- _RECORDED INFORMATION_:
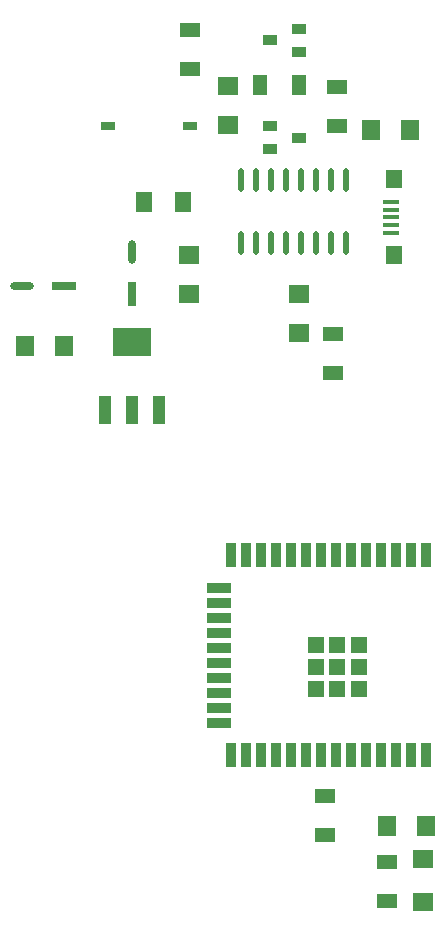
<source format=gbr>
%TF.GenerationSoftware,Altium Limited,Altium Designer,25.7.1 (20)*%
G04 Layer_Color=128*
%FSLAX45Y45*%
%MOMM*%
%TF.SameCoordinates,81D67EAA-D314-4BFC-ACE0-956B7E053A61*%
%TF.FilePolarity,Positive*%
%TF.FileFunction,Paste,Bot*%
%TF.Part,Single*%
G01*
G75*
%TA.AperFunction,SMDPad,CuDef*%
%ADD22R,2.00000X0.70000*%
%ADD23O,2.00000X0.70000*%
%ADD24R,1.65100X1.27000*%
%ADD25R,1.52400X1.65100*%
%ADD26R,1.20000X0.80000*%
%ADD27R,1.20000X0.85000*%
%ADD28R,1.27000X1.65100*%
%ADD29R,1.65100X1.52400*%
%ADD30O,0.70000X2.00000*%
%ADD31R,0.70000X2.00000*%
%ADD32R,3.30000X2.40000*%
%ADD33R,1.00000X2.40000*%
%ADD34R,1.35000X1.80000*%
%ADD35O,0.55000X2.00000*%
%ADD36R,1.35000X0.40000*%
%ADD37R,1.40000X1.60000*%
%TA.AperFunction,BGAPad,CuDef*%
%ADD39R,1.33000X1.33000*%
%TA.AperFunction,ConnectorPad*%
%ADD40R,0.90000X2.00000*%
%ADD41R,2.00000X0.90000*%
D22*
X14592300Y9626600D02*
D03*
D23*
X14236700D02*
D03*
D24*
X15659109Y11798295D02*
D03*
Y11468095D02*
D03*
X16903694Y10985505D02*
D03*
Y11315705D02*
D03*
X16865610Y9220195D02*
D03*
Y8889995D02*
D03*
X16802110Y5308595D02*
D03*
Y4978395D02*
D03*
X17322810Y4749795D02*
D03*
Y4419595D02*
D03*
D25*
X14592300Y9118600D02*
D03*
X14262100D02*
D03*
X17322800Y5054600D02*
D03*
X17653000D02*
D03*
X17185651Y10947400D02*
D03*
X17515849D02*
D03*
D26*
X14959106Y10985505D02*
D03*
X15659109D02*
D03*
D27*
X16581902Y10884413D02*
D03*
X16332439Y10789920D02*
D03*
X16331900Y10982452D02*
D03*
X16332443Y11708892D02*
D03*
X16581902Y11803380D02*
D03*
X16582446Y11610853D02*
D03*
D28*
X16581902Y11328390D02*
D03*
X16251701D02*
D03*
D29*
X16582446Y9563100D02*
D03*
Y9232900D02*
D03*
X17627600Y4775200D02*
D03*
Y4414520D02*
D03*
X15646400Y9563100D02*
D03*
Y9893300D02*
D03*
X15976601Y10988050D02*
D03*
Y11318250D02*
D03*
D30*
X15163800Y9918700D02*
D03*
D31*
Y9563100D02*
D03*
D32*
Y9154602D02*
D03*
D33*
X14933798Y8574598D02*
D03*
X15163800D02*
D03*
X15393802D02*
D03*
D34*
X15597998Y10337800D02*
D03*
X15263002D02*
D03*
D35*
X16090900Y10528300D02*
D03*
X16217900D02*
D03*
X16344901D02*
D03*
X16471899D02*
D03*
X16598900D02*
D03*
X16725900D02*
D03*
X16852901D02*
D03*
X16090900Y9988301D02*
D03*
X16217900D02*
D03*
X16344901D02*
D03*
X16471899D02*
D03*
X16725900D02*
D03*
X16852901D02*
D03*
X16598900D02*
D03*
X16979900Y10528300D02*
D03*
Y9988301D02*
D03*
D36*
X17360101Y10145801D02*
D03*
Y10340802D02*
D03*
Y10275799D02*
D03*
Y10210800D02*
D03*
Y10080798D02*
D03*
D37*
X17382602Y9890801D02*
D03*
Y10530799D02*
D03*
D39*
X16719499Y6586799D02*
D03*
Y6403299D02*
D03*
Y6219800D02*
D03*
X16902998Y6586799D02*
D03*
Y6403299D02*
D03*
Y6219800D02*
D03*
X17086499Y6586799D02*
D03*
Y6403299D02*
D03*
Y6219800D02*
D03*
D40*
X17653000Y7353300D02*
D03*
Y5653298D02*
D03*
X17525999D02*
D03*
X17145000Y7353300D02*
D03*
X17399001Y5653298D02*
D03*
X17272000Y7353300D02*
D03*
X16002000D02*
D03*
X17525999D02*
D03*
X17399001D02*
D03*
X17017999D02*
D03*
X16891000D02*
D03*
X16764000D02*
D03*
X16637000D02*
D03*
X16510001D02*
D03*
X16383000D02*
D03*
X16256000D02*
D03*
X16128999D02*
D03*
X16002000Y5653298D02*
D03*
X16128999D02*
D03*
X16256000D02*
D03*
X16383000D02*
D03*
X16510001D02*
D03*
X16637000D02*
D03*
X16764000D02*
D03*
X16891000D02*
D03*
X17017999D02*
D03*
X17145000D02*
D03*
X17272000D02*
D03*
D41*
X15902000Y5931799D02*
D03*
Y7074799D02*
D03*
Y6947799D02*
D03*
Y6820799D02*
D03*
Y6693799D02*
D03*
Y6566799D02*
D03*
Y6439799D02*
D03*
Y6312799D02*
D03*
Y6185799D02*
D03*
Y6058799D02*
D03*
%TF.MD5,676b76b74482abf449ebc9fed7981651*%
M02*

</source>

- _EXERCISE DIRECTIONS_: Print the full listing above exactly. Pictures stay out of the copy.

- _WRITTEN RESPONSE_:
<source format=gbr>
%TF.GenerationSoftware,Altium Limited,Altium Designer,25.7.1 (20)*%
G04 Layer_Color=128*
%FSLAX45Y45*%
%MOMM*%
%TF.SameCoordinates,81D67EAA-D314-4BFC-ACE0-956B7E053A61*%
%TF.FilePolarity,Positive*%
%TF.FileFunction,Paste,Bot*%
%TF.Part,Single*%
G01*
G75*
%TA.AperFunction,SMDPad,CuDef*%
%ADD22R,2.00000X0.70000*%
%ADD23O,2.00000X0.70000*%
%ADD24R,1.65100X1.27000*%
%ADD25R,1.52400X1.65100*%
%ADD26R,1.20000X0.80000*%
%ADD27R,1.20000X0.85000*%
%ADD28R,1.27000X1.65100*%
%ADD29R,1.65100X1.52400*%
%ADD30O,0.70000X2.00000*%
%ADD31R,0.70000X2.00000*%
%ADD32R,3.30000X2.40000*%
%ADD33R,1.00000X2.40000*%
%ADD34R,1.35000X1.80000*%
%ADD35O,0.55000X2.00000*%
%ADD36R,1.35000X0.40000*%
%ADD37R,1.40000X1.60000*%
%TA.AperFunction,BGAPad,CuDef*%
%ADD39R,1.33000X1.33000*%
%TA.AperFunction,ConnectorPad*%
%ADD40R,0.90000X2.00000*%
%ADD41R,2.00000X0.90000*%
D22*
X14592300Y9626600D02*
D03*
D23*
X14236700D02*
D03*
D24*
X15659109Y11798295D02*
D03*
Y11468095D02*
D03*
X16903694Y10985505D02*
D03*
Y11315705D02*
D03*
X16865610Y9220195D02*
D03*
Y8889995D02*
D03*
X16802110Y5308595D02*
D03*
Y4978395D02*
D03*
X17322810Y4749795D02*
D03*
Y4419595D02*
D03*
D25*
X14592300Y9118600D02*
D03*
X14262100D02*
D03*
X17322800Y5054600D02*
D03*
X17653000D02*
D03*
X17185651Y10947400D02*
D03*
X17515849D02*
D03*
D26*
X14959106Y10985505D02*
D03*
X15659109D02*
D03*
D27*
X16581902Y10884413D02*
D03*
X16332439Y10789920D02*
D03*
X16331900Y10982452D02*
D03*
X16332443Y11708892D02*
D03*
X16581902Y11803380D02*
D03*
X16582446Y11610853D02*
D03*
D28*
X16581902Y11328390D02*
D03*
X16251701D02*
D03*
D29*
X16582446Y9563100D02*
D03*
Y9232900D02*
D03*
X17627600Y4775200D02*
D03*
Y4414520D02*
D03*
X15646400Y9563100D02*
D03*
Y9893300D02*
D03*
X15976601Y10988050D02*
D03*
Y11318250D02*
D03*
D30*
X15163800Y9918700D02*
D03*
D31*
Y9563100D02*
D03*
D32*
Y9154602D02*
D03*
D33*
X14933798Y8574598D02*
D03*
X15163800D02*
D03*
X15393802D02*
D03*
D34*
X15597998Y10337800D02*
D03*
X15263002D02*
D03*
D35*
X16090900Y10528300D02*
D03*
X16217900D02*
D03*
X16344901D02*
D03*
X16471899D02*
D03*
X16598900D02*
D03*
X16725900D02*
D03*
X16852901D02*
D03*
X16090900Y9988301D02*
D03*
X16217900D02*
D03*
X16344901D02*
D03*
X16471899D02*
D03*
X16725900D02*
D03*
X16852901D02*
D03*
X16598900D02*
D03*
X16979900Y10528300D02*
D03*
Y9988301D02*
D03*
D36*
X17360101Y10145801D02*
D03*
Y10340802D02*
D03*
Y10275799D02*
D03*
Y10210800D02*
D03*
Y10080798D02*
D03*
D37*
X17382602Y9890801D02*
D03*
Y10530799D02*
D03*
D39*
X16719499Y6586799D02*
D03*
Y6403299D02*
D03*
Y6219800D02*
D03*
X16902998Y6586799D02*
D03*
Y6403299D02*
D03*
Y6219800D02*
D03*
X17086499Y6586799D02*
D03*
Y6403299D02*
D03*
Y6219800D02*
D03*
D40*
X17653000Y7353300D02*
D03*
Y5653298D02*
D03*
X17525999D02*
D03*
X17145000Y7353300D02*
D03*
X17399001Y5653298D02*
D03*
X17272000Y7353300D02*
D03*
X16002000D02*
D03*
X17525999D02*
D03*
X17399001D02*
D03*
X17017999D02*
D03*
X16891000D02*
D03*
X16764000D02*
D03*
X16637000D02*
D03*
X16510001D02*
D03*
X16383000D02*
D03*
X16256000D02*
D03*
X16128999D02*
D03*
X16002000Y5653298D02*
D03*
X16128999D02*
D03*
X16256000D02*
D03*
X16383000D02*
D03*
X16510001D02*
D03*
X16637000D02*
D03*
X16764000D02*
D03*
X16891000D02*
D03*
X17017999D02*
D03*
X17145000D02*
D03*
X17272000D02*
D03*
D41*
X15902000Y5931799D02*
D03*
Y7074799D02*
D03*
Y6947799D02*
D03*
Y6820799D02*
D03*
Y6693799D02*
D03*
Y6566799D02*
D03*
Y6439799D02*
D03*
Y6312799D02*
D03*
Y6185799D02*
D03*
Y6058799D02*
D03*
%TF.MD5,676b76b74482abf449ebc9fed7981651*%
M02*

</source>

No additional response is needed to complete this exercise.